Before fitting, look. A side-by-side boxplot shows the two groups’ centers, spreads, and overlap at a glance, and a summary table puts numbers on what the picture shows. This is the Assumptions & diagnostics stop on the blueprint done the cheap way first: you are checking, by eye, whether the groups are roughly symmetric (so a $t$ is reasonable) and whether their spreads look similar enough to matter (the spreads differ a little here — Self-guided is more variable — which is exactly why Welch, not the pooled $t$, is the safe default).

set.seed(35203)

# Numeric summary: means, SDs, and counts per group (the estimate's raw material).
aggregate(score ~ group, data = g,
          FUN = function(x) c(mean = mean(x), sd = sd(x), n = length(x)))
#   group        score.mean score.sd score.n
#   Self-guided  72.0       12.0     45
#   Support      78.0       10.5     45

# See the structure before fitting: side-by-side boxplot of score by group.
boxplot(score ~ group, data = g,
        ylab = "Final exam score (0-100)",
        xlab = "Group",
        main = "Final score by support-center use (Dataset G, synthetic)")

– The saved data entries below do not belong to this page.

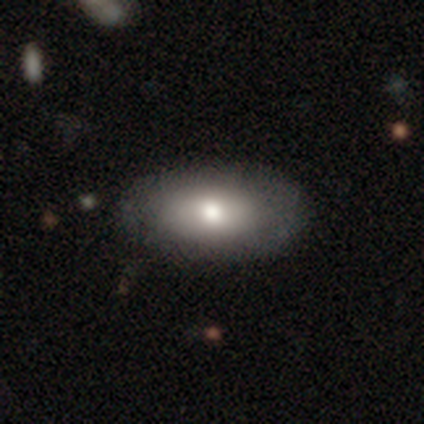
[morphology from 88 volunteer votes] Overall: smooth (76%). How rounded: in between (93%). Merging: none (90%).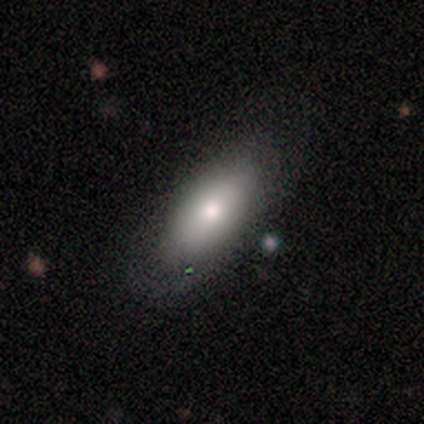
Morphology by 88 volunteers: Volunteers were most divided on "merging": none: 60%, minor disturbance: 27%, major disturbance: 11%, merger: 1%. More confident: how rounded — in between (79%); smooth or featured — smooth (77%).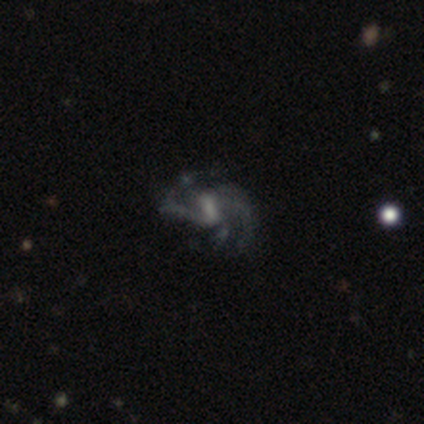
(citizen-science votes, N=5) This appears to be a featured or disk galaxy (100%) with a strong bar (60%), 3 (40%, tied with can't tell) tight (40%, tied with medium) spiral arms (100%) and no central bulge (80%). Merging: none (60%).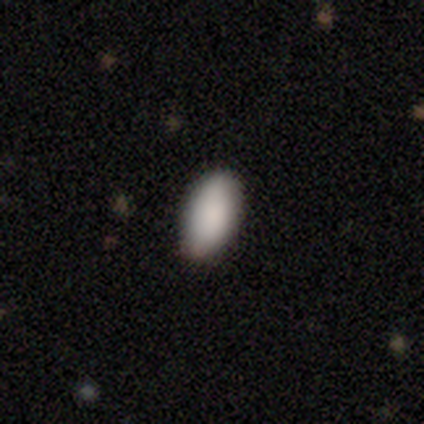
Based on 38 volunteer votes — Smooth or featured? 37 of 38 (97%) said smooth. How rounded? 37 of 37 (100%) said in between. Merging? 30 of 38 (79%) said none.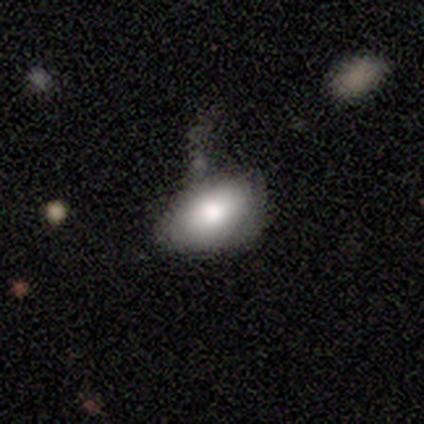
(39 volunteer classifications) A smooth galaxy with no disk features (82%) that is in between round and cigar-shaped (94%). Merging: none (46%).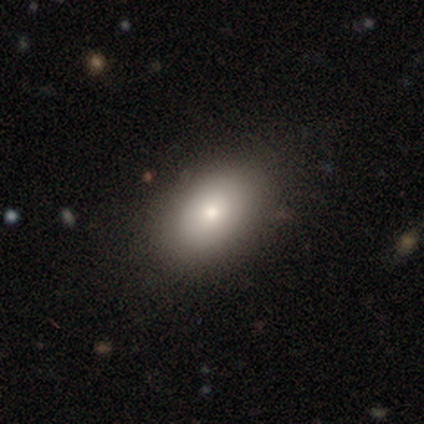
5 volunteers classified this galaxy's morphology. Q: Smooth or featured?
A: smooth (80%); runner-up: featured or disk (20%)
Q: How rounded?
A: in between (100%)
Q: Merging?
A: none (100%)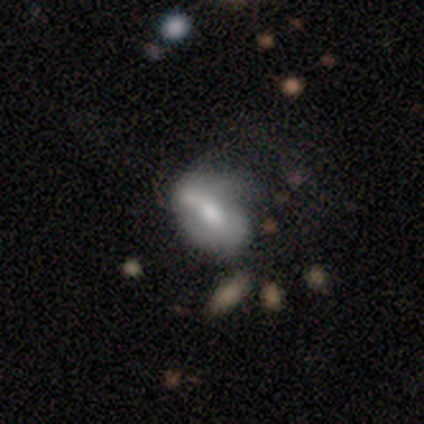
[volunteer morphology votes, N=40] Smooth or featured: featured or disk — 55% (smooth — 40%)
Edge-on disk: no — 95% (yes — 5%)
Bar: weak — 52% (no — 33%)
Spiral arms: no — 52% (yes — 48%)
Bulge size: moderate — 52% (large — 19%)
Merging: minor disturbance — 18% (none — 16%)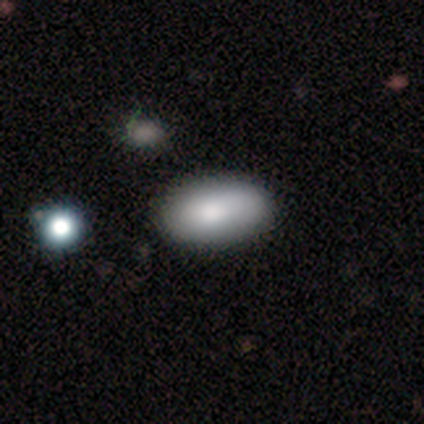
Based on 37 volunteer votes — A smooth galaxy with no disk features (89%) that is in between round and cigar-shaped (94%).

Vote fractions:
- Smooth or featured? smooth: 89% / featured or disk: 11% / star or artifact: 0%
- How rounded? in between: 94% / round: 6% / cigar-shaped: 0%
- Merging? none: 62% / minor disturbance: 5% / merger: 5% / major disturbance: 0%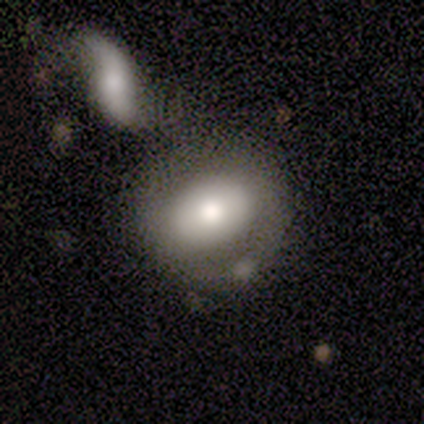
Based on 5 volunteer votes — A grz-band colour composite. It shows a smooth galaxy with no disk features (60%) that is in between round and cigar-shaped (67%). Merging: none (40%, tied with merger).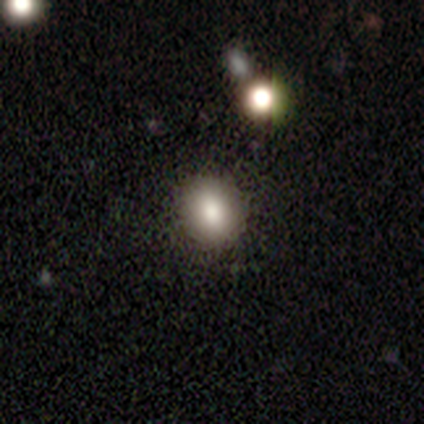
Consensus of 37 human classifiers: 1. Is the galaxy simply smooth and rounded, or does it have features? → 78% smooth, 14% star or artifact, 8% featured or disk.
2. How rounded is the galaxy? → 66% round, 34% in between, 0% cigar-shaped.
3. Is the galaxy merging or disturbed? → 84% none, 12% minor disturbance, 3% major disturbance, 0% merger.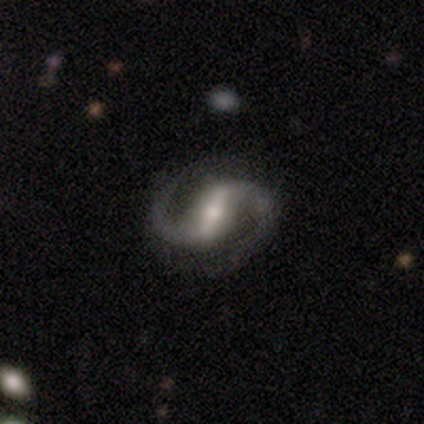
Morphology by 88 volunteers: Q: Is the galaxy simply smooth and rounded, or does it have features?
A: featured or disk — 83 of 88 (94%).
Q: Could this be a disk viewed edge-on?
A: no — 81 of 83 (98%).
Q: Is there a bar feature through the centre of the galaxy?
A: strong — 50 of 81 (62%).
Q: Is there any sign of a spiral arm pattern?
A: yes — 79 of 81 (98%).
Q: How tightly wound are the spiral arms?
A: medium — 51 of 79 (65%).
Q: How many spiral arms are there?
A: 2 — 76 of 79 (96%).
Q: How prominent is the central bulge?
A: moderate — 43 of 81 (53%).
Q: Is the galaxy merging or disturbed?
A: none — 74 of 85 (87%).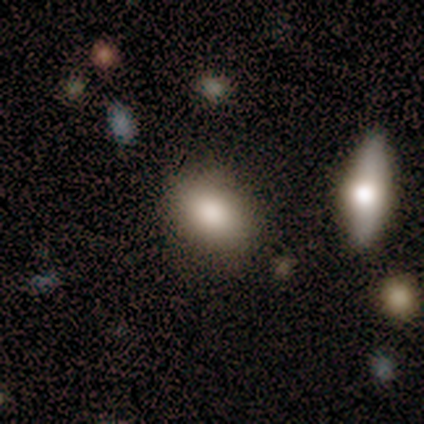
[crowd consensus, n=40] Smooth or featured? smooth (70%)
How rounded? in between (79%)
Merging? none (83%)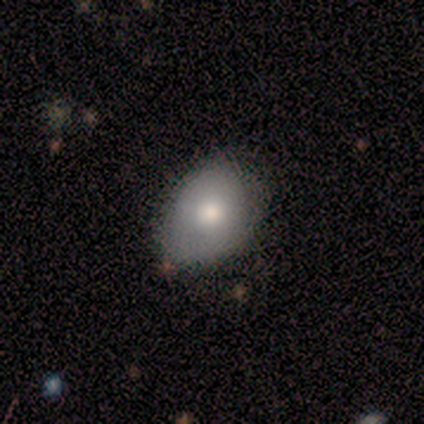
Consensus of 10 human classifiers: This is likely a smooth galaxy (60%). How rounded: clearly in between (83%). Merging: likely none (78%).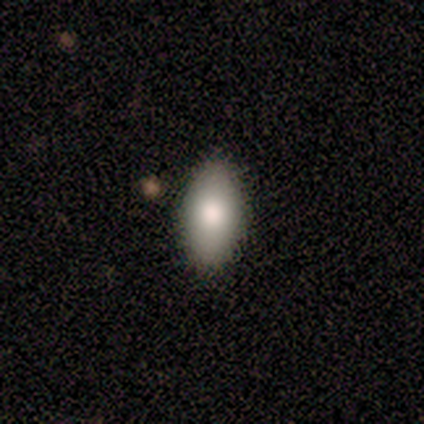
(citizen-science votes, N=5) Consensus on every question: smooth or featured — smooth (100%); how rounded — in between (100%); merging — none (100%).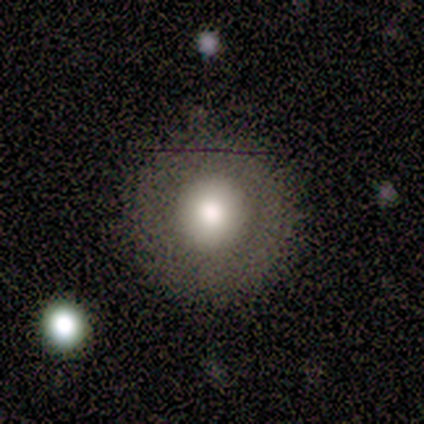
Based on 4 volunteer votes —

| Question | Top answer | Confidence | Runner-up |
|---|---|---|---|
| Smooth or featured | smooth | 100% | — |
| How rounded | round | 100% | — |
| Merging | none | 75% | minor disturbance (25%) |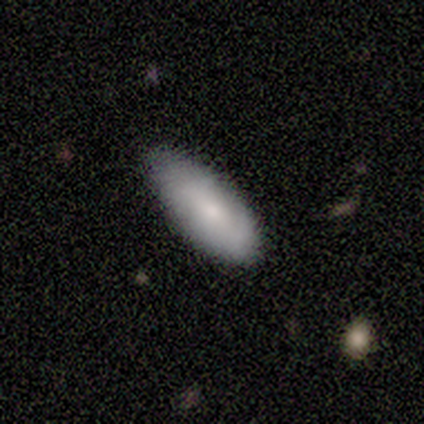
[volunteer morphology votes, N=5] smooth_or_featured: smooth (p=0.80) [alt: featured or disk p=0.20]
how_rounded: in between (p=1.00)
merging: none (p=0.80) [alt: minor disturbance p=0.20]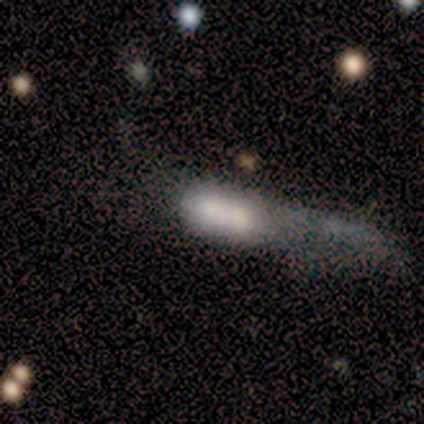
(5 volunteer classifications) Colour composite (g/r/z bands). It shows a featured or disk galaxy (60%) with a weak bar (67%), no spiral arms (100%) and no central bulge (67%). Merging: major disturbance (40%, tied with merger).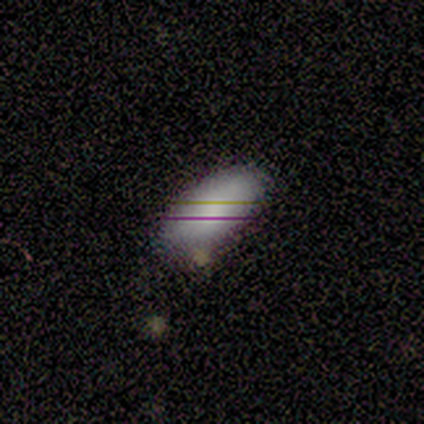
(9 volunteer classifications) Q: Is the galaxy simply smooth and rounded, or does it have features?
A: smooth — 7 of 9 (78%).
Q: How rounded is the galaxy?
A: in between — 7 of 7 (100%).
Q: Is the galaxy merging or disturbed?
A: none — 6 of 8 (75%).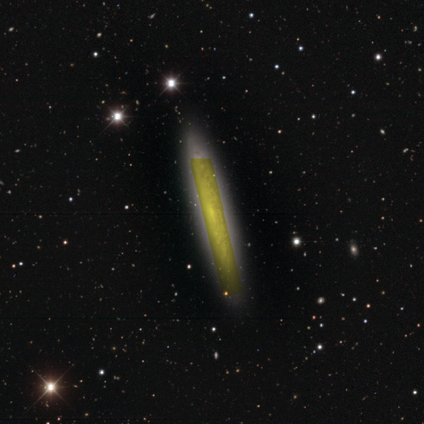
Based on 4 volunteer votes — This appears to be a featured or disk galaxy (50%) with a strong bar (50%, tied with no), tight (100%) spiral arms (50%, tied with no) and a large central bulge (50%, tied with small). Merging: none (100%).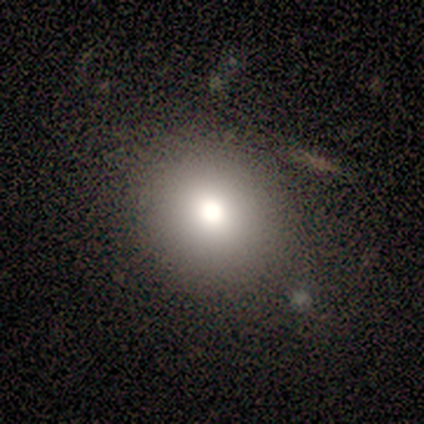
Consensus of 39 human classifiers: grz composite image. It shows a smooth galaxy with no disk features (87%) that is round (85%). Merging: none (91%).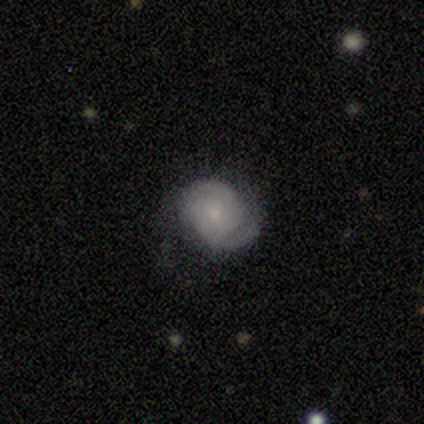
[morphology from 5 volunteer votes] A featured or disk galaxy (80%) with no bar (100%), 2 (50%) medium (75%) spiral arms (100%) and a small central bulge (75%).

Vote fractions:
- Smooth or featured? featured or disk: 80% / smooth: 20% / star or artifact: 0%
- Edge-on disk? no: 100% / yes: 0%
- Bar? no: 100% / strong: 0% / weak: 0%
- Spiral arms? yes: 100% / no: 0%
- Spiral winding? medium: 75% / tight: 25% / loose: 0%
- Spiral arm count? 2: 50% / 3: 25% / 4: 25% / 1: 0% / more than 4: 0% / can't tell: 0%
- Bulge size? small: 75% / moderate: 25% / dominant: 0% / large: 0% / none: 0%
- Merging? minor disturbance: 60% / none: 40% / major disturbance: 0% / merger: 0%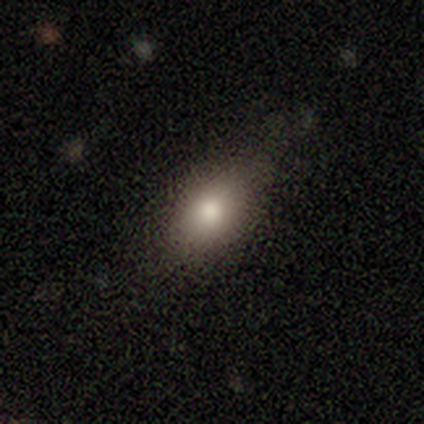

The summary recovers the locked means ($72$, $78$) and SDs ($12.0$, $10.5$), and the boxplot shows two overlapping distributions whose medians sit about $6$ points apart, with the Self-guided box a little taller (more spread). Read three things off this picture before you fit. First, the overlap is substantial — these are not two cleanly separated clouds, which is your visual warning that a $6$-point gap, while real-looking, is modest relative to the within-group spread. Second, the shapes look roughly symmetric with no wild outliers, so the $t$’s near-normality assumption is reasonable for groups this size. Third, the spreads differ a little, which is the concrete reason to prefer Welch: the pooled $t$ would assume equal variances, and there is no reason to force that here. Looking first is what keeps you from running a test whose assumptions the data quietly violate.

Two side-by-side box plots of final exam score for Dataset G. The Support group box is centered near a mean of 78 with a diamond marker labeled mean 78 and a spread labeled SD 10.5; the Self-guided group box is centered near a mean of 72 with a diamond marker labeled mean 72 and a wider spread labeled SD 12.0. The two boxes overlap substantially across the middle of the score range, and each group has 45 students. — Figure 1: **Look before you fit — the two groups side by side.** Boxplots of the synthetic Dataset G final scores: Support (mean $78$, SD $10.5$, $n=45$) sits about $6$ points above Self-guided (mean $72$, SD $12.0$, $n=45$), but the boxes overlap heavily and Self-guided is a little more spread. That visible overlap is the warning that a $6$-point gap is modest relative to within-group variation, and the slightly unequal spreads are exactly why **Welch**, not the pooled $t$, is the safe default. Synthetic; seed 35203.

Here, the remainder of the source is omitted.